• [PROBLEM DESCRIPTION]
Say how many lines in the records hold the word "Achieving", and give nothing but that number.

-------- RECORDED DATA

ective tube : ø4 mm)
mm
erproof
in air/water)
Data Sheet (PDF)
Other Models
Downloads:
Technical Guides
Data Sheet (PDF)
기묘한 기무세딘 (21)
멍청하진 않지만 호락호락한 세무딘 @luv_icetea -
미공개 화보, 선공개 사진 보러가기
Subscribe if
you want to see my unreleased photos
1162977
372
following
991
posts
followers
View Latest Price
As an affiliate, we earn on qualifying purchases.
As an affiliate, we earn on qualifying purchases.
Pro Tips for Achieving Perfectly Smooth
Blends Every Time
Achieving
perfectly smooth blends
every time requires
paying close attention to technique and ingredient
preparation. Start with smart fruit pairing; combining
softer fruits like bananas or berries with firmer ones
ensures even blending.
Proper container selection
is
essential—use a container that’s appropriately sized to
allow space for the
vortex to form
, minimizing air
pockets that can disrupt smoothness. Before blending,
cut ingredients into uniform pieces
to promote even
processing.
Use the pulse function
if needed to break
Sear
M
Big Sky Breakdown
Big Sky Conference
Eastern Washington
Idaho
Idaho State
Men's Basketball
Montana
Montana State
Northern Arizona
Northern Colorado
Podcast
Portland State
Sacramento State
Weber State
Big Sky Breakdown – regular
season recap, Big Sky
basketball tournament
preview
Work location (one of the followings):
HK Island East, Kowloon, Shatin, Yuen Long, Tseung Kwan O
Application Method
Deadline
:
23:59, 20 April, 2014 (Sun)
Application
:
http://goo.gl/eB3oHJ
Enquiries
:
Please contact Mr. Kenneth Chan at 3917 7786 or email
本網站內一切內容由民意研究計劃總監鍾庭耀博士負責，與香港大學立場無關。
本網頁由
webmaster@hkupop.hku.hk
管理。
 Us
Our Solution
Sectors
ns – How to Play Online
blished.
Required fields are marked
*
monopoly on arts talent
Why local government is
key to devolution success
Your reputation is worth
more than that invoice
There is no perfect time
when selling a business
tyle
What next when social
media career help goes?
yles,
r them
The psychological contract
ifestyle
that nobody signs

----------------

• [SOLUTION TO THIS EXERCISE]
2